▶ **WORK TO BE COMPLETED**
Copy every line of text from all of the data below, character for character, and leave the pictures out of your answer.
━━ EXERCISE INPUTS
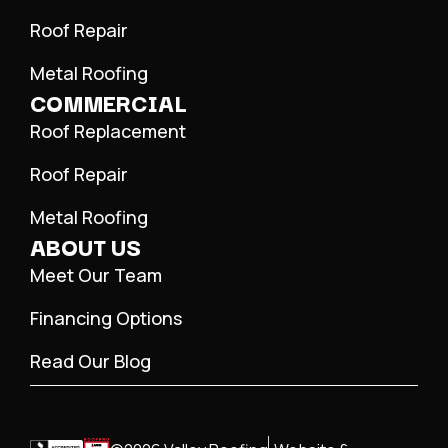
Roof Repair
Metal Roofing
COMMERCIAL
Roof Replacement
Roof Repair
Metal Roofing
ABOUT US
Meet Our Team
Financing Options
Read Our Blog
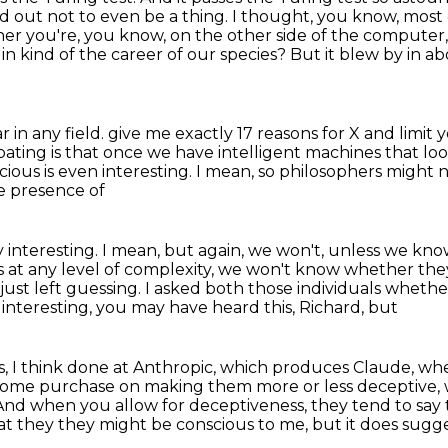
d out not to even be a thing.
I thought, you know, most o
er you're, you know, on the other side of the computer
k
in kind of the career of our species?
But it blew by in a
r in any field.
give me exactly 17 reasons for X and limit
pating is that once we have intelligent machines that loo
cious is even interesting.
I mean, so philosophers might no
he presence of
y interesting.
I mean, but again, we won't, unless we kno
s at any level of complexity, we won't know whether
the
just left guessing.
I asked both those individuals whethe
y interesting, you may have heard this, Richard, but
, I think done at Anthropic, which produces Claude,
whe
e some purchase on
making them more or less deceptive, w
 And when you allow for deceptiveness, they tend to say 
hat they
they might be conscious to me, but it does sugge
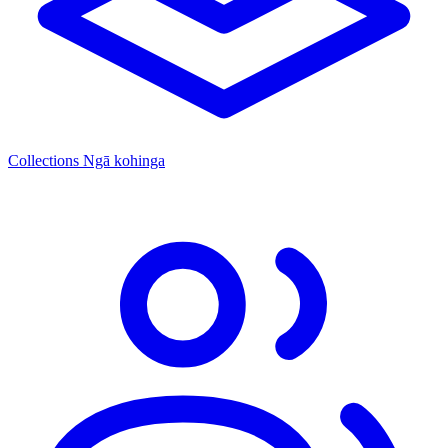
Collections
Ngā kohinga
━━━━
▶ **RESULT**
Roof Repair
Metal Roofing
COMMERCIAL
Roof Replacement
Roof Repair
Metal Roofing
ABOUT US
Meet Our Team
Financing Options
Read Our Blog
d out not to even be a thing.
I thought, you know, most o
er you're, you know, on the other side of the computer
k
in kind of the career of our species?
But it blew by in a
r in any field.
give me exactly 17 reasons for X and limit
pating is that once we have intelligent machines that loo
cious is even interesting.
I mean, so philosophers might no
he presence of
y interesting.
I mean, but again, we won't, unless we kno
s at any level of complexity, we won't know whether
the
just left guessing.
I asked both those individuals whethe
y interesting, you may have heard this, Richard, but
, I think done at Anthropic, which produces Claude,
whe
e some purchase on
making them more or less deceptive, w
 And when you allow for deceptiveness, they tend to say 
hat they
they might be conscious to me, but it does sugge
Collections
Ngā kohinga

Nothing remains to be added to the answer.